Catégories : Coproductions · Rencontres · Sur ARTE

4 commentaires

  1. Aliocha dit :

    Adieu l’Europe… D’une Maria à une autre Maria, Schneider, celle-là, inoubliable dans le Last Tango, en passant par ici (puisque apparemment sur le site d’Arte on ne peut plus laisser de message concernant un film programmé), disons adieu à Bernardo, dans une indifférence quasi générale des médias français, entre deux reportages et débats enflammés sur les gilets jaunes et le Brexit, disons adieu à celui qui était juste l’un des plus grands cinéastes de la deuxième moitié du « novecento » 😉 un maître dont un Scorsese aura pu dire (je cite de mémoire, c’était dans le numéro des Cahiers du Cinéma spécial où il était rédacteur en chef, le numéro 500) qu’il aurait tout donné pour être capable de pouvoir faire un seul mouvement de caméra de Bertolucci… Une carrière presque exemplaire (dont peut-être seul « Little Buddha » apparaîtra comme une erreur, malgré quelques belles scènes, par sa maladresse gênante dans son traitement du « merveilleux »), depuis les premiers films intimistes jusqu’aux fresques superbes (quand on revoit 1900, on assiste au rêve aujourd’hui mort d’un cinéma qui coûte très cher, « international », tout en étant risqué, personnel, même choquant parfois, et surtout au final sublime), en revenant à la fin (il y avait déjà la maladie, aussi) à des oeuvres plus modestes, pas des « grands films » mais des choses touchantes et d’une cohérence totale par rapport à ses amours cinéphiliques et son parcours, comme une boucle presque, un retour à la simplicité, le besoin d’innocence peut-être… Adieu Bernardo, moi, je ne t’oublierai jamais, perché sur « La luna », je penserai à toi…
    Quant à Arte, si ce soir ils ne bousculent pas leur grille (en virant par exemple l’un des plus faibles Woody Allen de toute sa filmo) pour rendre hommage à ce géant disparu (et qui à mes yeux est en gros l’un des êtres qui, par sa sensibilité, son art très européen tout en étant ouvert vers l’ailleurs, a probablement a fait que cette chaîne puisse exister un jour, carrément, comme Wenders à une époque et ses Ailes du Désir), alors on ne se parlera plus du tout, non mais !…

  2. Aliocha dit :

    Merci à vous pour votre amour du cinéma !! Je m’excuse parce que je crois que je me suis un peu répété (comme si j’étais limite gaga LOL) dans un autre message posté ce soir sur Bernardo, sur votre billet sur 1900, mais j’ai une sacrée mélancolie autour de cette mort, parce que la découverte de La Luna dans les années 90 (pour moi) a été un choc magique (et après j’ai vu tous ses films, à l’exception du tout premier de 1962 et du mystérieux Partner) qui a contribué à me faire encore plus aimer le cinéma d’auteur et m’a marqué plus profondément aussi sur un plan spirituel, humain… Au passage, j’ai aussi sans doute parlé un peu trop vite dans mon même dernier message (genre je demandais presque un cycle Bertolucci à la place d’un cycle Depardieu LOL), parce que j’avais pas encore lu votre réponse (je fais tout à l’envers moi ?!) et je savais pas que vous tentiez en ce moment de récupérer ses autres films !! Enfin donc bref, désolé, et ne tenez pas compte SVP de la partie là-dessus dans mon message…
    Cordialement
    A

    • Olivier Père dit :

      Pour moi aussi la découverte adolescent du cinéma de Bertolucci a été un choc, spécialement La luna – et sa façon de concevoir un mélodrame psychanalytique sur fond d’inceste, de drogue et d’opéra et Le Conformiste bien sûr.
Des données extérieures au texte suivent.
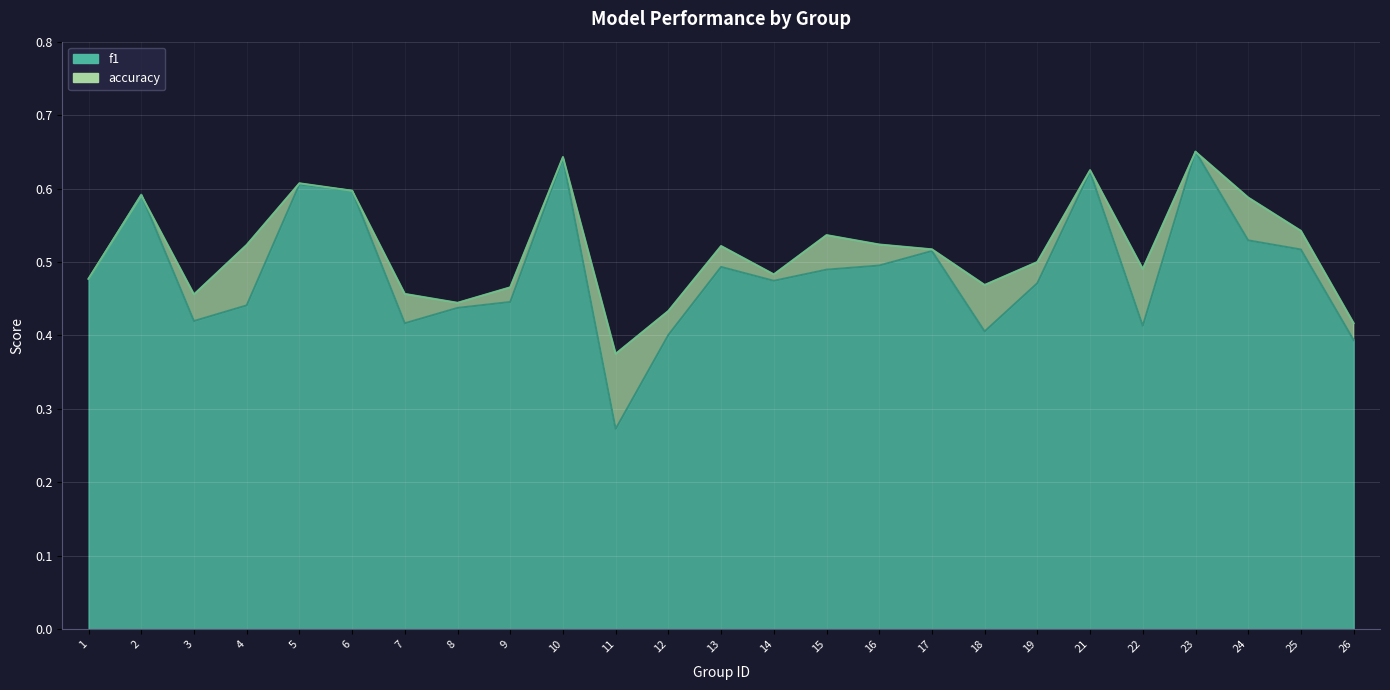

Does the chart display data point markers on the line(s)?

No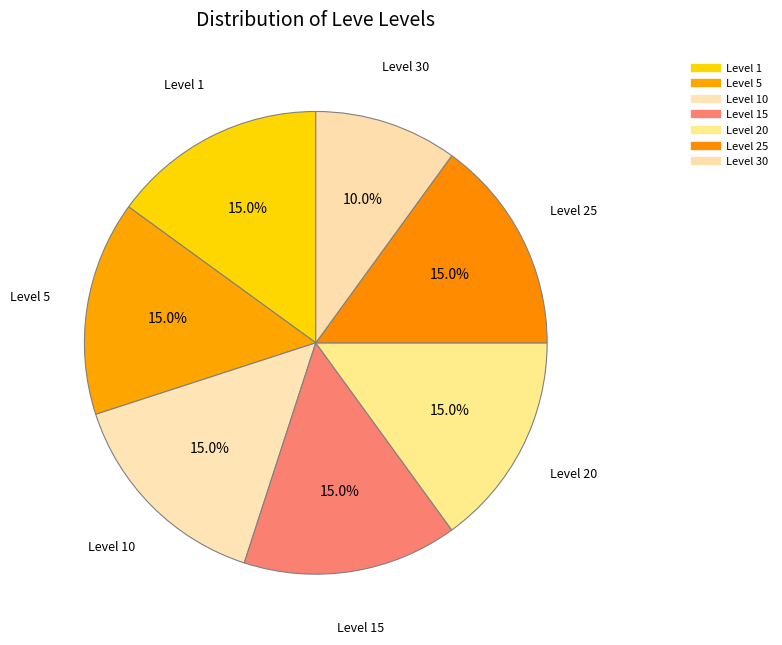

Is there a majority slice in this chart?

No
Un peu plus tard le génial 1900 et Le Dernier tango à Paris qui est un film désespéré sous son lourd parfum de scandale. Prima della Rivoluzione est un très beau film de jeunesse. Partner est un essai aujourd’hui très daté de dialoguer avec Godard et l’avant-garde américaine. J’avoue que j’ai décroché avec sa trilogie orientaliste mais son retour en Italie avec Beauté volée ne manquait pas d’élégance. Depardieu est un grand acteur, lui rendre hommage est aussi un moyen de saluer les auteurs et cinéastes de talent avec lesquels il a travaillé tout au long de sa carrière. Nous avons choisi Bertolucci, Blier, Téchiné, Rappeneau mais il y a aussi Duras, Truffaut, Ferreri, Sautet, Pialat etc.
      Après Nicolas Roeg c’est un autre cinéaste important des années 70 qui disparaît.